> _Source data_
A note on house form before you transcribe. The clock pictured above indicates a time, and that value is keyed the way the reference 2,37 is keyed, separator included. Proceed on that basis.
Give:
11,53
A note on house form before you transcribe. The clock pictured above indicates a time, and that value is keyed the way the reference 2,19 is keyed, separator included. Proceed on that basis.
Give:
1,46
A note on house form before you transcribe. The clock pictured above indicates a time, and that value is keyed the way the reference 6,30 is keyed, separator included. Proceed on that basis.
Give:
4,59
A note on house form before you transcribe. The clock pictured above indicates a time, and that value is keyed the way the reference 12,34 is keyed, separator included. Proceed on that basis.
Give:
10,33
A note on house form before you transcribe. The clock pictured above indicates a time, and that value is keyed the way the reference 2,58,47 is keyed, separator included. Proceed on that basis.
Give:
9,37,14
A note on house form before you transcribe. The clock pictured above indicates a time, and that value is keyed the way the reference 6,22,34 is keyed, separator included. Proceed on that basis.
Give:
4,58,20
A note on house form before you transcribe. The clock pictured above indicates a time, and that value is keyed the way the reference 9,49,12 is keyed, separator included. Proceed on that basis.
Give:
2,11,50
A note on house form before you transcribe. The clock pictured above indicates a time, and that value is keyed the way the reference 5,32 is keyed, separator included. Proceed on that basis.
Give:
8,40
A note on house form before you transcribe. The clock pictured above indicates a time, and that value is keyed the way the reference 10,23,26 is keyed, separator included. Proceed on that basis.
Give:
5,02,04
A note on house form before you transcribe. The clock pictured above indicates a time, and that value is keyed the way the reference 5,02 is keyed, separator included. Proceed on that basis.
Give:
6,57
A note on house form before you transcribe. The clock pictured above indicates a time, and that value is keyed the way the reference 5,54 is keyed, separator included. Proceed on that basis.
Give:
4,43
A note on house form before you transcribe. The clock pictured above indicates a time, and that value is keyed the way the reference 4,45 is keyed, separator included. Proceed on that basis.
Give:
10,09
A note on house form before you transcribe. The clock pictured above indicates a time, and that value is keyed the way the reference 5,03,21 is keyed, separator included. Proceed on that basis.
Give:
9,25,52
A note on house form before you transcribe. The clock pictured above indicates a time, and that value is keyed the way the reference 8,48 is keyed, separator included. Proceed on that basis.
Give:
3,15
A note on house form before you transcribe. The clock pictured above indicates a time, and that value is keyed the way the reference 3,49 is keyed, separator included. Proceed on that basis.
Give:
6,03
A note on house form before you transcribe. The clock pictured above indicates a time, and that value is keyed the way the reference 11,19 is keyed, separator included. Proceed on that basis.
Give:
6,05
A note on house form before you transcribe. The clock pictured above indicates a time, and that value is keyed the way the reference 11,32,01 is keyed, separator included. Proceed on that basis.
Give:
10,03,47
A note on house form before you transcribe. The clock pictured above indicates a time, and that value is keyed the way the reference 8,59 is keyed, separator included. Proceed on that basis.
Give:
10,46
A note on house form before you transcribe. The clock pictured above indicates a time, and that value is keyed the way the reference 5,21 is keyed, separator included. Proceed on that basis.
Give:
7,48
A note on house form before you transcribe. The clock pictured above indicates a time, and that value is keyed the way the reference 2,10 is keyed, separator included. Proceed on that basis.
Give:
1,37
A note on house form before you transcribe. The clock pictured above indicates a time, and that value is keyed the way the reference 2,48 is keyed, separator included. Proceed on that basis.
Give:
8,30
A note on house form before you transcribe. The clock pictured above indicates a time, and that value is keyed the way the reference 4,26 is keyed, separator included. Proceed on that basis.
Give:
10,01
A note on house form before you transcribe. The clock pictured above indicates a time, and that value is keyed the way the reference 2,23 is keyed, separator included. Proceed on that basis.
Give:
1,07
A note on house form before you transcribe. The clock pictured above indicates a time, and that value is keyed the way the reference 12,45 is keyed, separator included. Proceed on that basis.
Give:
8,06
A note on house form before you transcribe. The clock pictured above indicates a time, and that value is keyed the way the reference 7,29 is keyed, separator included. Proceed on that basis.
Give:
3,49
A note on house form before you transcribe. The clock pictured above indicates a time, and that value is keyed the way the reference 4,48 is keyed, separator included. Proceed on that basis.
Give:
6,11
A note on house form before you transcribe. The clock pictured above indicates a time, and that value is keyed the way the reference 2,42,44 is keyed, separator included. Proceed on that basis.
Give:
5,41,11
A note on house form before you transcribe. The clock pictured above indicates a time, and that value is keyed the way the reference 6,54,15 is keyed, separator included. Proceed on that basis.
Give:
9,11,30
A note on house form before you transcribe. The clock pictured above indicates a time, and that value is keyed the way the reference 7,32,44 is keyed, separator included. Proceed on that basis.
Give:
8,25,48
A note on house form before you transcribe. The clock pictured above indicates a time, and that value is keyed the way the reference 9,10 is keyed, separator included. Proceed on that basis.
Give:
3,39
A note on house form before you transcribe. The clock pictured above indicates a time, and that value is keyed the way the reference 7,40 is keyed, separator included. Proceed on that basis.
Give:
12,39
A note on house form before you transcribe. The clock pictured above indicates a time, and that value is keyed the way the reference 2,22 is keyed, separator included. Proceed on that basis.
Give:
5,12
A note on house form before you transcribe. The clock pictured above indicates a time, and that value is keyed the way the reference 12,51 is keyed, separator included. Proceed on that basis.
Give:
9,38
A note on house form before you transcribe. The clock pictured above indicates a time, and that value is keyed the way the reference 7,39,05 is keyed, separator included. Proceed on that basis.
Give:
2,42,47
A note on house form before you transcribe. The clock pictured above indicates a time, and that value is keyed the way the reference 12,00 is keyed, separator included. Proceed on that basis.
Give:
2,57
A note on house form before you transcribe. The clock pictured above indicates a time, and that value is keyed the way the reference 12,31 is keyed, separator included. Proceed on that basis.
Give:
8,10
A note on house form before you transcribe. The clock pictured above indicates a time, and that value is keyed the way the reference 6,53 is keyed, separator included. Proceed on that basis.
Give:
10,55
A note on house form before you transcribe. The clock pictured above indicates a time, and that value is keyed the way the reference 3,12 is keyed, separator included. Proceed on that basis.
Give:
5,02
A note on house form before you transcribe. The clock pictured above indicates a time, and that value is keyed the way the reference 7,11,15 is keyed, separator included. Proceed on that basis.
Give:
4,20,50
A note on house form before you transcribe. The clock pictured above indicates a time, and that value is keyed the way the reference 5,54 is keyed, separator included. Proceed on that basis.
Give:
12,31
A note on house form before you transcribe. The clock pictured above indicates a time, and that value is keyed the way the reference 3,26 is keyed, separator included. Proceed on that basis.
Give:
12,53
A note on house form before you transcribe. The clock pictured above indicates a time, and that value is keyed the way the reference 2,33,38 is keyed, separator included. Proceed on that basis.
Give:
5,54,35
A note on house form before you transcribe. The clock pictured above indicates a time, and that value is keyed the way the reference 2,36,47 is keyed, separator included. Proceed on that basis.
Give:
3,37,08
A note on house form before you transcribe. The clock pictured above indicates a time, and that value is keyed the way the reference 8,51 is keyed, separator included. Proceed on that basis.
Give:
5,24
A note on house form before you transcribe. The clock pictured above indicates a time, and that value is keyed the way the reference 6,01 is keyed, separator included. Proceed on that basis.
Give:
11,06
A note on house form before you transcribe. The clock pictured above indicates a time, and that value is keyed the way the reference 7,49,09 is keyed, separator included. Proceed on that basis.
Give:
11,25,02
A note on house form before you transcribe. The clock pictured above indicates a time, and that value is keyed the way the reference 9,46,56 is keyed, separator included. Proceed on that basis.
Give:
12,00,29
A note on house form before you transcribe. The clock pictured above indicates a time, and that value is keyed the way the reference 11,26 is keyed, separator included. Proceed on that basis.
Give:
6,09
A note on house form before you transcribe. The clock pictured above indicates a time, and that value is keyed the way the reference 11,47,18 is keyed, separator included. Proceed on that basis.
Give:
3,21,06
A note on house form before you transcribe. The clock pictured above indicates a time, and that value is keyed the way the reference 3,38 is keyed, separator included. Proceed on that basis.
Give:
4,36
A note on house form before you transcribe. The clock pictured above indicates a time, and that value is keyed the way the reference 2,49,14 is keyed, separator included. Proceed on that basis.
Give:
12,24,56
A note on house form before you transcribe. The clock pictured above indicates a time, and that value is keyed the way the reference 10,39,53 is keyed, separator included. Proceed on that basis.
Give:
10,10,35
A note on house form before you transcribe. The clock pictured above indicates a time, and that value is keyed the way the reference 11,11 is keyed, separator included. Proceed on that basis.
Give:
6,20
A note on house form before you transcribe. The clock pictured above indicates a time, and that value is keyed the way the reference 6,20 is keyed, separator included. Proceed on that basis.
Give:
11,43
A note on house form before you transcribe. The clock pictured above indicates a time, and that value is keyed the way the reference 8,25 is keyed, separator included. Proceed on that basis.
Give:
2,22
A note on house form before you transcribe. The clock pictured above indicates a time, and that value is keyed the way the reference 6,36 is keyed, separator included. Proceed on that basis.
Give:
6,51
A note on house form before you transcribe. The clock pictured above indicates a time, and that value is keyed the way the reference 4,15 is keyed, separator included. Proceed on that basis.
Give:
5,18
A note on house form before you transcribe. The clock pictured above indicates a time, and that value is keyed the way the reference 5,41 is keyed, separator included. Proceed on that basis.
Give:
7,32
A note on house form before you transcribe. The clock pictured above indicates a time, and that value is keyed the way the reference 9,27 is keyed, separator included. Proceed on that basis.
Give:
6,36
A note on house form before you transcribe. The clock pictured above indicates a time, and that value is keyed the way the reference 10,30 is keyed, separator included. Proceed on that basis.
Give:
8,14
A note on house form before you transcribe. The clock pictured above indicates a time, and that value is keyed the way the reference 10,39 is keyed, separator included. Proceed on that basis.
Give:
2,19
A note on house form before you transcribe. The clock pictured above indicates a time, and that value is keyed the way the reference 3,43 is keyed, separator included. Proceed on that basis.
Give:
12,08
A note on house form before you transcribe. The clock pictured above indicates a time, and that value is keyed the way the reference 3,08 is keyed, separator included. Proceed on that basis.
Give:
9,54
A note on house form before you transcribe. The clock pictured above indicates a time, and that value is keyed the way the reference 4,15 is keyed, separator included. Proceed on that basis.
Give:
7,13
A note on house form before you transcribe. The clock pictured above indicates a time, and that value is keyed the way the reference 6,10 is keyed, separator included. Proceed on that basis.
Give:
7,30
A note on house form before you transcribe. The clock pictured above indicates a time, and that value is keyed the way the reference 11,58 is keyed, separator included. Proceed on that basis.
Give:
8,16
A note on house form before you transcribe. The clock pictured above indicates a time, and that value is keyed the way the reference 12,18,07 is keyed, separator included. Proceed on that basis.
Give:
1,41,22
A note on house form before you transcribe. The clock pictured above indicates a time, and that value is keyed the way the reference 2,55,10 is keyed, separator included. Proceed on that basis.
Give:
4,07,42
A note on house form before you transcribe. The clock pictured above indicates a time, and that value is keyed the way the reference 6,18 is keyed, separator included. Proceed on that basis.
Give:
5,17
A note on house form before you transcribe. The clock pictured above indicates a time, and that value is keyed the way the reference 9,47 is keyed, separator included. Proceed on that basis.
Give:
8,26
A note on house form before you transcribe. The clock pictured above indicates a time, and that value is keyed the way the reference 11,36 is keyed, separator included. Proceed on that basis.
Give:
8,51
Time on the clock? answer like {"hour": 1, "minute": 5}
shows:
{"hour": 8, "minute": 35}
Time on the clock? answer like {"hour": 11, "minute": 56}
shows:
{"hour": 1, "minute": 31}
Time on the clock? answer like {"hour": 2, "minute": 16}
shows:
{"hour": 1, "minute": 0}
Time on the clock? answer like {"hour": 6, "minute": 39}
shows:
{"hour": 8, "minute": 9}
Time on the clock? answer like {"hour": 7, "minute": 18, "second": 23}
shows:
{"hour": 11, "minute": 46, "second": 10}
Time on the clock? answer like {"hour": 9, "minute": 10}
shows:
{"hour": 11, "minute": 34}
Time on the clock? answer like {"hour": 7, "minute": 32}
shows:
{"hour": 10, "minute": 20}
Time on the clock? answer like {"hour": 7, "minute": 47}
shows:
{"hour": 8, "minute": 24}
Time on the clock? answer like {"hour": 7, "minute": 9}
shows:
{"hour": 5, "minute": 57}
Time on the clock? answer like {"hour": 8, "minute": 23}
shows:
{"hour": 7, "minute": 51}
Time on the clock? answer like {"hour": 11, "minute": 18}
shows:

> _Problem requirements_
Locate each line in the listing above that contains the string "answer", treating uppercase and lowercase letters as distinct, and copy every such line in full.

> _Task solution_
Time on the clock? answer like {"hour": 1, "minute": 5}
Time on the clock? answer like {"hour": 11, "minute": 56}
Time on the clock? answer like {"hour": 2, "minute": 16}
Time on the clock? answer like {"hour": 6, "minute": 39}
Time on the clock? answer like {"hour": 7, "minute": 18, "second": 23}
Time on the clock? answer like {"hour": 9, "minute": 10}
Time on the clock? answer like {"hour": 7, "minute": 32}
Time on the clock? answer like {"hour": 7, "minute": 47}
Time on the clock? answer like {"hour": 7, "minute": 9}
Time on the clock? answer like {"hour": 8, "minute": 23}
Time on the clock? answer like {"hour": 11, "minute": 18}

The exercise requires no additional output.